VIDEOLE TOURNANT JURIDIQUE DU CONSEIL CONSTITUTIONNEL
La décision du Conseil constitutionnel sur la loi d'amnistie représente bien plus qu'un simple arbitrage juridique. Selon Jean-Louis Corréa, elle illustre l'émergence d'une justice constitutionnelle plus attentive aux droits fondamentaux des citoyens

Ce dimanche 27 avril 2025, l'émission "Objection" de Sud FM a reçu Jean-Louis Corréa, professeur agrégé de droit et vice-recteur de l'université Cheikh Anta Diop. En sa qualité de rapporteur du comité scientifique des assises nationales de la justice, l'universitaire a livré une analyse approfondie de la récente décision du Conseil constitutionnel concernant la loi interprétative de l'amnistie.
Selon le Professeur Corréa, la décision rendue le 23 avril 2025 par le Conseil constitutionnel revêt "une portée majeure" pour le système juridique sénégalais. En censurant l'article 1er de la loi interprétative 2025-09, le Conseil a clarifié les limites du pouvoir législatif en matière d'amnistie.
"Cette décision renforce l'État de droit, car elle montre une situation où tous les acteurs font confiance à l'arbitre qu'est le juge", a expliqué Jean-Louis Corréa. Il souligne que la décision parvient à unifier les différentes positions en jeu, cherchant à "rassembler plutôt qu'à diviser" dans un contexte politique tendu.
L'expert juridique a particulièrement insisté sur la "consolidation du bloc de constitutionnalité" opérée par cette décision. "Le bloc de constitutionnalité, ce sont l'ensemble des principes et normes qui, avec la Constitution, permettent au juge d'opérer le contrôle de constitutionnalité", a-t-il précisé.
En intégrant les instruments internationaux cités dans le préambule de la Constitution, le Conseil constitutionnel a rappelé que certains actes, comme la torture et les traitements inhumains et dégradants, sont imprescriptibles selon le droit international et ne peuvent être couverts par une loi d'amnistie, même lorsqu'ils ont été commis dans le cadre de manifestations ou avec une motivation politique.
Jean-Louis Corréa voit dans cette décision un tournant important : "Nous sommes habitués à une constitution orientée pouvoir, centrée sur les relations entre les institutions.
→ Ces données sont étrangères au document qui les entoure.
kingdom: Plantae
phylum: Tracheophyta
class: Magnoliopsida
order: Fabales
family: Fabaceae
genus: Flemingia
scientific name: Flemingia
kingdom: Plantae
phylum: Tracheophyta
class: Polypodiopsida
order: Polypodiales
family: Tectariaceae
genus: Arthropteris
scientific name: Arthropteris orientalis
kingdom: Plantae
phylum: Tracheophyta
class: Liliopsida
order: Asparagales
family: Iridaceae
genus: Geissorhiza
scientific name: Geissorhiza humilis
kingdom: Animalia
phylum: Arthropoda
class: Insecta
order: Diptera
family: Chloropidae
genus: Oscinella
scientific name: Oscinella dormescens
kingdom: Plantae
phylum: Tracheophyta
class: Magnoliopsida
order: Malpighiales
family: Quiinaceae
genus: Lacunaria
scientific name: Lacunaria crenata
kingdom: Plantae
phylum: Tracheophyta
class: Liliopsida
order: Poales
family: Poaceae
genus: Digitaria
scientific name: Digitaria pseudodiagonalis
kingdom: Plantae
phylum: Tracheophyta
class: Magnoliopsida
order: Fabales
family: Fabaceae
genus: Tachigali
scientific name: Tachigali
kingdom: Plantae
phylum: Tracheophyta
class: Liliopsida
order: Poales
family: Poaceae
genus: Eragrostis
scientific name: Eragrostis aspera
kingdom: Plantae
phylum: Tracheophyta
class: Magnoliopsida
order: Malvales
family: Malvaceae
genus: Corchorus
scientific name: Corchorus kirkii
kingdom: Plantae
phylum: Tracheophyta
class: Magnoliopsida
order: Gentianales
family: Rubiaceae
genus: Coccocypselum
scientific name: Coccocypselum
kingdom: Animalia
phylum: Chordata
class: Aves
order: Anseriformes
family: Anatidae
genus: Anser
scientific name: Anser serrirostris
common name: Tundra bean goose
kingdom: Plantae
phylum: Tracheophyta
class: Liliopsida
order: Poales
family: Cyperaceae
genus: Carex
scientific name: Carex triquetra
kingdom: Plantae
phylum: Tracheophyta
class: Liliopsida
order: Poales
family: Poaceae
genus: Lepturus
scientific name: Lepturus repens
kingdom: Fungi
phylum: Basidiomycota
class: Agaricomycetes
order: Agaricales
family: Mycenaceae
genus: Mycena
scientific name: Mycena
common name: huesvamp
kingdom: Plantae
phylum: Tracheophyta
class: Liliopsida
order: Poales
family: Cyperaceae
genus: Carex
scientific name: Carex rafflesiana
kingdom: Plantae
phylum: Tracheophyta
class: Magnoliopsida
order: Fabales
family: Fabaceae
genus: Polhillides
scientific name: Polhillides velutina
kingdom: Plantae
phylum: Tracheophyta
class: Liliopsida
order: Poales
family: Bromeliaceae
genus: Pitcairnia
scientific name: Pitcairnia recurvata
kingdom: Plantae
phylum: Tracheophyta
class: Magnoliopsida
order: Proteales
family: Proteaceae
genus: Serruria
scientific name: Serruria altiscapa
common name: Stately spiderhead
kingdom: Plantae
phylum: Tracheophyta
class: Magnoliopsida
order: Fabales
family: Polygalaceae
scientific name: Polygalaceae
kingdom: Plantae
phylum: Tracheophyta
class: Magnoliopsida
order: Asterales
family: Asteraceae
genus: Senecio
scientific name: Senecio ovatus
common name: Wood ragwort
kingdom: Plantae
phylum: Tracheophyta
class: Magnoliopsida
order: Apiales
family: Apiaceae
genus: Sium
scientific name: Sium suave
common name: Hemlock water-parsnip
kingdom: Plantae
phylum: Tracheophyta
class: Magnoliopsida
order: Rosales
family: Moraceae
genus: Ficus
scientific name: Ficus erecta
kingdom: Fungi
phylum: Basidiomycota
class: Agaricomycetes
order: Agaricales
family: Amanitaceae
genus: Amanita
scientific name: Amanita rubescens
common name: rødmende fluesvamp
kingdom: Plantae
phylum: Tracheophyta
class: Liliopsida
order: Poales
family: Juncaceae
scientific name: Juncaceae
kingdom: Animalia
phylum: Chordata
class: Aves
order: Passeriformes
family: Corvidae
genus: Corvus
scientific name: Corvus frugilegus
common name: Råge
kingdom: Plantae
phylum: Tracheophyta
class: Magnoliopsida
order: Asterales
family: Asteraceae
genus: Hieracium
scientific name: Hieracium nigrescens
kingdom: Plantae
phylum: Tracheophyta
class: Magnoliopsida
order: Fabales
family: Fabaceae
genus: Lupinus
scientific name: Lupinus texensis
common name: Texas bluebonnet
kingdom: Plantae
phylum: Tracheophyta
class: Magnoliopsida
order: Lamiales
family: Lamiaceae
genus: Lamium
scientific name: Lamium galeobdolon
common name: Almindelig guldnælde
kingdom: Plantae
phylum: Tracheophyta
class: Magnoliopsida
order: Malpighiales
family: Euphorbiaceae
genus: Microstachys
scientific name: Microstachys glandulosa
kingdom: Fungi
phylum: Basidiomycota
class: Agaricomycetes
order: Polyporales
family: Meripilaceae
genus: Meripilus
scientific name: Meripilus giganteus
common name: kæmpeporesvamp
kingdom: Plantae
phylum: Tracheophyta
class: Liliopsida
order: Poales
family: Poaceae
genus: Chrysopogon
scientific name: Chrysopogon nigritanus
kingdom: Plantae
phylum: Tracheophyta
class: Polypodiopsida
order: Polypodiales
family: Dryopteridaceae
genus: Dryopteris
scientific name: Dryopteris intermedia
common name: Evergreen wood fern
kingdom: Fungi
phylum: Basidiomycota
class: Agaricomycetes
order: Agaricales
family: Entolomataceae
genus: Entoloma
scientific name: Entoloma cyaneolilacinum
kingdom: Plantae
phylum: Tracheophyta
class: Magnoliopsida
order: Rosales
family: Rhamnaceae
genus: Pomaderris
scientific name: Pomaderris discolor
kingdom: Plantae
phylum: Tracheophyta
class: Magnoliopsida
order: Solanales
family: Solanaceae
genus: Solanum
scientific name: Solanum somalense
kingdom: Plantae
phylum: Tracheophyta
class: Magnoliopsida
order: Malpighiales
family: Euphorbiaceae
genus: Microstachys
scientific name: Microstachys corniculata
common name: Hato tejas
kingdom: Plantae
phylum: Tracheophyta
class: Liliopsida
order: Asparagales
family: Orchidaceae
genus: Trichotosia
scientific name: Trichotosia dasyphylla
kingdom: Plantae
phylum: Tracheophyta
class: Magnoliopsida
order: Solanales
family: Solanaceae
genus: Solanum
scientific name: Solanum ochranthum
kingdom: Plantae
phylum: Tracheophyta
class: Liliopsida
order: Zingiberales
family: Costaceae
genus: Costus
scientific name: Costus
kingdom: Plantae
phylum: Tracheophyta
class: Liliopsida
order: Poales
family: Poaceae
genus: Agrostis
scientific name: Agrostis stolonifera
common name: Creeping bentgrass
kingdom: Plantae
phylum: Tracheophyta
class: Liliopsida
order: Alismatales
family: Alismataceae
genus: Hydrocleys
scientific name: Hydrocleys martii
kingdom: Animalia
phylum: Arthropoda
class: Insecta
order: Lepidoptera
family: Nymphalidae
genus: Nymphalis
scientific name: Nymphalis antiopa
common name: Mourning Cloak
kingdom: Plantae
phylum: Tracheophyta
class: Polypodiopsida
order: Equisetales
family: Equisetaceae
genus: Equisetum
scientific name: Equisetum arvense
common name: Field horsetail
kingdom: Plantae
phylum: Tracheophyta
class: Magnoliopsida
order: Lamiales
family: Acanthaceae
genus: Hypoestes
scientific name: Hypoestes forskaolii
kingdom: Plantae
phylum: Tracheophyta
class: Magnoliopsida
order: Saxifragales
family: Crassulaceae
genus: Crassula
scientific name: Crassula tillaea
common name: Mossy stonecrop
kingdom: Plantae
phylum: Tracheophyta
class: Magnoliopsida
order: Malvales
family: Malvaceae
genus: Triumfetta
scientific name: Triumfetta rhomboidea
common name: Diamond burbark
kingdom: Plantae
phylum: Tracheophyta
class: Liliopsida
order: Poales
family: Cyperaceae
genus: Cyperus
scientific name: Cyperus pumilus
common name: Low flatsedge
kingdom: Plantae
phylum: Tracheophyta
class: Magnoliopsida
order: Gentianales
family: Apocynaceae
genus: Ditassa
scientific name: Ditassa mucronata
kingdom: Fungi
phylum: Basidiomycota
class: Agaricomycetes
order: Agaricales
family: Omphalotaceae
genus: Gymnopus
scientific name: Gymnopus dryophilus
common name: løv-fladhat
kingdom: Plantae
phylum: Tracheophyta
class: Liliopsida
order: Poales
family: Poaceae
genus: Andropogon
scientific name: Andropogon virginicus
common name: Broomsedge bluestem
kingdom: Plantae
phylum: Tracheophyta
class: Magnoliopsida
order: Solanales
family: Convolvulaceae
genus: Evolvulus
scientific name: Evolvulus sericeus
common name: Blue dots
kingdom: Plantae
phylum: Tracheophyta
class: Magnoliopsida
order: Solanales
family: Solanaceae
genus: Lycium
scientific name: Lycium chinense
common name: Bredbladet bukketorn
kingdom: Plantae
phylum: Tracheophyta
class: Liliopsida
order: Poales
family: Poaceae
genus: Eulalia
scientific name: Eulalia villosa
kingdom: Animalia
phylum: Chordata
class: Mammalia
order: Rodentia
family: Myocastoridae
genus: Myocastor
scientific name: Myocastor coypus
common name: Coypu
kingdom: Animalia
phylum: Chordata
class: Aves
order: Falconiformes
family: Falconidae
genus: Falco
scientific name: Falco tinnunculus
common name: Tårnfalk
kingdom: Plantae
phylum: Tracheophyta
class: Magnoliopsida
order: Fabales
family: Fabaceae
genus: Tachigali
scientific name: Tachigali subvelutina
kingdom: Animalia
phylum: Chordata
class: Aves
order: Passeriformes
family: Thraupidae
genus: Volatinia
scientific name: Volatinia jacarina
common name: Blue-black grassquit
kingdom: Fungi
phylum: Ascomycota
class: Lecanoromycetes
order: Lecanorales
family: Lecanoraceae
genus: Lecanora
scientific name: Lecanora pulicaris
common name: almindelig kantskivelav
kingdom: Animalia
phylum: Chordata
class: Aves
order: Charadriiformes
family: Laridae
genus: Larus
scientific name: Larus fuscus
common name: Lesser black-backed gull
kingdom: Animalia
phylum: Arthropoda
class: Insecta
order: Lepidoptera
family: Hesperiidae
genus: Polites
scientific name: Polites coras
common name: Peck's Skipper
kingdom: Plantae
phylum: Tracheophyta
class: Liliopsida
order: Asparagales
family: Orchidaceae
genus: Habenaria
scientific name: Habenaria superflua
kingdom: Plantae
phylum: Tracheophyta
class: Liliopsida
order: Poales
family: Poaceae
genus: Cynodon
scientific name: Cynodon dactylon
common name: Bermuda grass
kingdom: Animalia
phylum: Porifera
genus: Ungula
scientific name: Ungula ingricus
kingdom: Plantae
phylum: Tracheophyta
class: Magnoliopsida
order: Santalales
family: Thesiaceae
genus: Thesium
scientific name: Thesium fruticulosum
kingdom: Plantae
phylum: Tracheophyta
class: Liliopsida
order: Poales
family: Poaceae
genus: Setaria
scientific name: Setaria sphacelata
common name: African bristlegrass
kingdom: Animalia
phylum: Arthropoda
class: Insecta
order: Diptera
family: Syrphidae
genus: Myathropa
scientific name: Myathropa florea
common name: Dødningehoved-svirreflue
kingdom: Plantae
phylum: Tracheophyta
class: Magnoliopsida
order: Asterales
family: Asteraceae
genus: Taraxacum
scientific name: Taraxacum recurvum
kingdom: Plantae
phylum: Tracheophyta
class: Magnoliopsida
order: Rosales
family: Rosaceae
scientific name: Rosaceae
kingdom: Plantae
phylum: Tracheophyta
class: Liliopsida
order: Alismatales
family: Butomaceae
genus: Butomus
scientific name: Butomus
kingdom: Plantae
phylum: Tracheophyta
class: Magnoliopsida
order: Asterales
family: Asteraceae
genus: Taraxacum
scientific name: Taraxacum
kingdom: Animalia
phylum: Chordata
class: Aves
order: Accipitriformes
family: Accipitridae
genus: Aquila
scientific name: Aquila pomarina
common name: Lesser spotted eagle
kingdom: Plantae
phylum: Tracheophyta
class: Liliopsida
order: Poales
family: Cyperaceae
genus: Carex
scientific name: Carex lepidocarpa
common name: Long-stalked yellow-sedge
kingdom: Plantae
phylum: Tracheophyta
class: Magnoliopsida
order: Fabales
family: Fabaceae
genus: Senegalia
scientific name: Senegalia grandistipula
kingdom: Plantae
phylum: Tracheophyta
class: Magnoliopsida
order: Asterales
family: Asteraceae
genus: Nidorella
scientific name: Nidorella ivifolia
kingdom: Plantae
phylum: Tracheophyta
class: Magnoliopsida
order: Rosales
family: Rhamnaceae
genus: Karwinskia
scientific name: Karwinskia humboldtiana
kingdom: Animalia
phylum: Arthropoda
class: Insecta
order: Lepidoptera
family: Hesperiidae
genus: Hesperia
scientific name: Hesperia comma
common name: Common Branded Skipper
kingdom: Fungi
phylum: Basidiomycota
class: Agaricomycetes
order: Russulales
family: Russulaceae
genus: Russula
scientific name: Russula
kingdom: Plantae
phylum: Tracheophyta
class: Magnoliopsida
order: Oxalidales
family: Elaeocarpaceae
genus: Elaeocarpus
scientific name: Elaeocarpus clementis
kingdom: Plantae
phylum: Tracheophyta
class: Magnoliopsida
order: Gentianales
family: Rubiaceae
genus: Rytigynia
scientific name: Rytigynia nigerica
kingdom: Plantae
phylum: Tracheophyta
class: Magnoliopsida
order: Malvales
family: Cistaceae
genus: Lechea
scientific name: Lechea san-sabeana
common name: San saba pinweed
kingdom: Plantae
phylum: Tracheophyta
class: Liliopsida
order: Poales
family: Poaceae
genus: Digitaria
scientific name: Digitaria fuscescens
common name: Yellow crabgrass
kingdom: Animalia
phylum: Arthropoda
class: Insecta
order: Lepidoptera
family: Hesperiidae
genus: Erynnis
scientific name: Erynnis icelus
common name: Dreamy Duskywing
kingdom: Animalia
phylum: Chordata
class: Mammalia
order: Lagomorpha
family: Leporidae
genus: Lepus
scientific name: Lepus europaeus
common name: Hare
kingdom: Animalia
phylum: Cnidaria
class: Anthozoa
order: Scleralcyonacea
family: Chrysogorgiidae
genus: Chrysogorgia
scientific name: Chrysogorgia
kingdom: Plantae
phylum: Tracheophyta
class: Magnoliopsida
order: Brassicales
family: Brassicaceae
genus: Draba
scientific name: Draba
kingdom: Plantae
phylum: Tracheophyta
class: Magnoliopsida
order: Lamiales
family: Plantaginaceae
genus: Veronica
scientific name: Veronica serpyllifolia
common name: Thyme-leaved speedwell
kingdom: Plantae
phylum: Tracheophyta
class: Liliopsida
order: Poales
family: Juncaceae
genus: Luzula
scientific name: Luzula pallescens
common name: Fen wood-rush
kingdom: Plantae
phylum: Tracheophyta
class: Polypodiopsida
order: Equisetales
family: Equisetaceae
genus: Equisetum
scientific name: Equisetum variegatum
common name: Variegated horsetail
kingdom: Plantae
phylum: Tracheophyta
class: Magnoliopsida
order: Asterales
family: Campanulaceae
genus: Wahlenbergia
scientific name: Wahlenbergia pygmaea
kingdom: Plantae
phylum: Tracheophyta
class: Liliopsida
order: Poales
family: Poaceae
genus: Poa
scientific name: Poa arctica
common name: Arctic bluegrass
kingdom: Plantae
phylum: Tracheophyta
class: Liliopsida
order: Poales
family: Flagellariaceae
Avec cette décision, le Conseil s'oriente vers la consécration et la protection des droits fondamentaux."
Pour l'universitaire, cette évolution marque un changement de paradigme dans la jurisprudence constitutionnelle sénégalaise, qui tend désormais à placer la protection des droits des citoyens au même niveau que l'équilibre des pouvoirs institutionnels.
La décision clarifie également les frontières de l'amnistie. La loi de 2024 couvrait tous les faits liés à des manifestations ou ayant une motivation politique entre le 1er février 2021 et le 25 février 2024. La loi interprétative tentait de restreindre cette amnistie aux seuls actes se rapportant à l'exercice d'une liberté publique ou d'un droit démocratique.
"Le Conseil a jugé que cette restriction violait le principe de non-rétroactivité des lois pénales plus sévères. Mais il a aussi précisé que les actes imprescriptibles selon le droit international ne peuvent être amnistiés, quel que soit le contexte dans lequel ils ont été commis", a expliqué le professeur.
Pour Jean-Louis Corréa, cette décision illustre le pouvoir régulateur que l'on attend d'une cour constitutionnelle. "Le Conseil n'a pas simplement tranché un litige, il a, avec sagesse et tempérance, arbitré entre divers intérêts politiques divergents", a-t-il souligné.
L'universitaire y voit "une invite au dialogue" adressée à la classe politique, dans un contexte où "la société sénégalaise est suffisamment clivée" et où "les acteurs ont du mal à dialoguer sereinement".
L'une des particularités de cette décision, selon le Professeur Corréa, est qu'elle parvient à satisfaire à la fois les requérants (l'opposition), les défendeurs (l'État du Sénégal) et même la société civile.
"C'est une décision qui contente tout le monde : elle protège ceux qui ont participé à des manifestations politiques légitimes, tout en permettant aux victimes d'actes imprescriptibles de poursuivre les auteurs présumés", a-t-il conclu.
À l'heure où le Sénégal s'engage dans un dialogue national sous l'égide du président Bassirou Diomaye Faye, cette décision du Conseil constitutionnel pourrait servir d'exemple pour une approche plus consensuelle des grandes questions juridiques et politiques qui animent le débat public.